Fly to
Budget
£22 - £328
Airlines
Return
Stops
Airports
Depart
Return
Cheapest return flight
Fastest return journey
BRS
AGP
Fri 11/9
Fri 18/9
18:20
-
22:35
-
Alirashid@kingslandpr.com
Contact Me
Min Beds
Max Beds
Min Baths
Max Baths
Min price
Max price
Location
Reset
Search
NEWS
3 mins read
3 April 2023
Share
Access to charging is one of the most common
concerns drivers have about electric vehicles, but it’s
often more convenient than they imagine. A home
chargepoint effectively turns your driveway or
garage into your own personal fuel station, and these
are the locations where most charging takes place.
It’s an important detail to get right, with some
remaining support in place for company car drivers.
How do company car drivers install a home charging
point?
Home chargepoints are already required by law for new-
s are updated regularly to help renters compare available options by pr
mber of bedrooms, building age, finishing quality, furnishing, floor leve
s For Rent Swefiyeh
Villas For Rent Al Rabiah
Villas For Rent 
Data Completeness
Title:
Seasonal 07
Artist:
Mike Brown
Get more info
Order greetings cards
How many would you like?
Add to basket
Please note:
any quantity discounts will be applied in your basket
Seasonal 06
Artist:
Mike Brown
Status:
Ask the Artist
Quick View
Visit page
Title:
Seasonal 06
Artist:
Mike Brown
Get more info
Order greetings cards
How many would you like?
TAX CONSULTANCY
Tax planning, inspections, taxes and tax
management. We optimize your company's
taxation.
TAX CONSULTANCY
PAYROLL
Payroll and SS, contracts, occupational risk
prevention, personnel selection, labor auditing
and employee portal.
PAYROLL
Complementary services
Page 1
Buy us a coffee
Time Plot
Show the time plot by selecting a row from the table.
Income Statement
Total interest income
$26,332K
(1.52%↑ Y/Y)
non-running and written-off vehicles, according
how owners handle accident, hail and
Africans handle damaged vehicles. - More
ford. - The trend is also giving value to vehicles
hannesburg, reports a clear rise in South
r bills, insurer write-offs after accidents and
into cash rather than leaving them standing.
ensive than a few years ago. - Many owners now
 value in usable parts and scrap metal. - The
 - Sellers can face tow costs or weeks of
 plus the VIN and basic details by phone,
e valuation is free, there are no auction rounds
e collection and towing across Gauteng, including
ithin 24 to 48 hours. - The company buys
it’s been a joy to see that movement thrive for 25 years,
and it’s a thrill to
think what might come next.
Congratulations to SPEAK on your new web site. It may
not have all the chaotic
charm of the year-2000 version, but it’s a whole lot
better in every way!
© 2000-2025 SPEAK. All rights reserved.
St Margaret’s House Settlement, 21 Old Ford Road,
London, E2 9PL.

++++++++

Escribe en forma de lista numerada las líneas que van desde el comienzo de los registros hasta la línea que contiene "management. We optimize your company's", ambas incluidas, omitiendo las líneas en blanco.

1. Fly to
2. Budget
3. £22 - £328
4. Airlines
5. Return
6. Stops
7. Airports
8. Depart
9. Return
10. Cheapest return flight
11. Fastest return journey
12. BRS
13. AGP
14. Fri 11/9
15. Fri 18/9
16. 18:20
17. -
18. 22:35
19. -
20. Alirashid@kingslandpr.com
21. Contact Me
22. Min Beds
23. Max Beds
24. Min Baths
25. Max Baths
26. Min price
27. Max price
28. Location
29. Reset
30. Search
31. NEWS
32. 3 mins read
33. 3 April 2023
34. Share
35. Access to charging is one of the most common
36. concerns drivers have about electric vehicles, but it’s
37. often more convenient than they imagine. A home
38. chargepoint effectively turns your driveway or
39. garage into your own personal fuel station, and these
40. are the locations where most charging takes place.
41. It’s an important detail to get right, with some
42. remaining support in place for company car drivers.
43. How do company car drivers install a home charging
44. point?
45. Home chargepoints are already required by law for new-
46. s are updated regularly to help renters compare available options by pr
47. mber of bedrooms, building age, finishing quality, furnishing, floor leve
48. s For Rent Swefiyeh
49. Villas For Rent Al Rabiah
50. Villas For Rent 
51. Data Completeness
52. Title:
53. Seasonal 07
54. Artist:
55. Mike Brown
56. Get more info
57. Order greetings cards
58. How many would you like?
59. Add to basket
60. Please note:
61. any quantity discounts will be applied in your basket
62. Seasonal 06
63. Artist:
64. Mike Brown
65. Status:
66. Ask the Artist
67. Quick View
68. Visit page
69. Title:
70. Seasonal 06
71. Artist:
72. Mike Brown
73. Get more info
74. Order greetings cards
75. How many would you like?
76. TAX CONSULTANCY
77. Tax planning, inspections, taxes and tax
78. management. We optimize your company's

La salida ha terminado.